TCS Morning 5: So there is a chance?
/1. Another day passes, and the possibility that the White Sox have not stood idle while the last of the upper crust of free agent outfielders were snatched up by more aggressive suitors remains alive. ESPN's Jim Bowden went so far as to say on MLB Network that the White Sox are one of three finalists in the bidding for Yoenis Cespedes--a process with no formal stages--along with the Mets and Nationals, with the Mets seeming like the franchise Cespedes would be more obliged to take a short-term deal for, and the Nationals more willing to shell out a long-term commitment, and the Sox somewhere in the middle.
This is certainly closer than the White Sox have been with any marquee free agent in years, so the seriousness of their pursuit cannot be dismissed, and given the immediate benefit a Cespedes upgrade could have during the next two years where the Sox have a souped-up infield, it should be encouraged and cheered. That the Sox have potentially narrowed their focus too much on the one marquee free agent outfielder who most embodies the risk of high-level free agency that they have traditionally avoided, is a curiosity that needs fleshing out when we get a better idea of their process.
Offering a speculative outsider reading, the Sox seemed like they loved Gordon and Cespedes, then had the former option swallowed up by Gordon's ultimate desire to return home, and now have been roped in along with ROCNATION's slowplay of the Cespedes bidding and here we are. Upton is a superior player and his market never ballooned beyond reason, but the Sox have had such a good offseason up to this point, second-guessing how they filled this one hole becomes nitpicking so long as they do something significant in right field. The difference from Fowler to Cespedes is improving over Avisail by three or four wins. Either one would be fine work.
Ok, sure, fine, whatever.
2. Meanwhile, the Mets agreed to a two-year, $12 million deal with lefty reliever Antonio Bastardo, which is significant given their typical struggles to finance just about anything, and the doubt surrounding their ability to pay for Cespedes before this investment.
Meanwhile, the White Sox could totally use Antonio Bastardo, seeing as their current lefty relievers--Zach Duke and Dan Jennings--are underwhelming at retiring lefties and/or throwing strikes. But that's lower on the hierarchy of needs.
3. FutureSox's top-30 prospect list for preseason 2016 is out.
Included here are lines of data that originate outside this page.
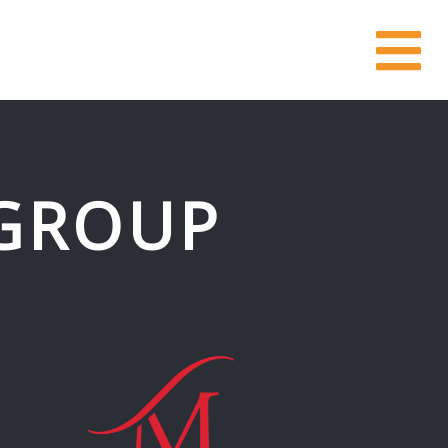
GROUP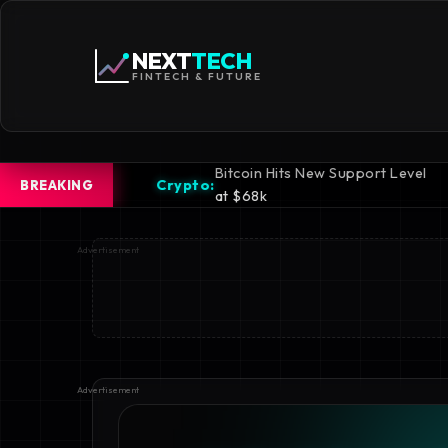
NEXT
TECH
FINTECH & FUTURE
Bitcoin Hits New Support Level
iPhone 16
rypto:
Mobile:
BREAKING
at $68k
Revealed
Advertisement
Advertisement
Advertisement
It's always required reading, but this year I'm paying special attention to the rise of left-handed command specialist Jordan Guerrero to No. 6 in the organization, as well as Corey Zangari's rise as the next White Sox prospect with tantalizing raw power and a long path to realizing it. There are also a couple of interesting writeups on IFA infielders who have cracked the top-15 and a reminder of the sad, sad state of Matt Davidson.
Anyway, read it.
4. Not seeing any joke here. None whatsoever.
REINSDORF NEVER PAYS FOR PLAYERS! SAVING MONEY ON LUNCH AND ORDERING THREE ENTREES TO GO ON A-ROD'S TAB WILL ALLOW HIM TO PAY FOR CESPEDES! A-ROD WILL ONLY BE 43 WHEN HIS DEAL IS UP AND KENNY ALWAYS GETS HIS MAN!
Ok, maybe a few.
5. Just for the record, Yankees owner Hal Steinbrenner's invocation of the legal standard of "innocent until proven guilty" to deflect criticism for his organization's nihilist gambit to acquire Aroldis Chapman when his value was depressed by the little business of being accused of domestic abuse is a copout on multiple fronts. First, the idea that the legal process needs to be undertaken before the Yankees can be publicly judged as being insensitive to the seriousness of what he was accused of, and second because Steinbrenner uses it as a shield against any kind of honest assessment of why he felt justified in employing Chapman on his baseball team. Instead he just threw a flimsy smokescreen answer and called it a day. It stinks.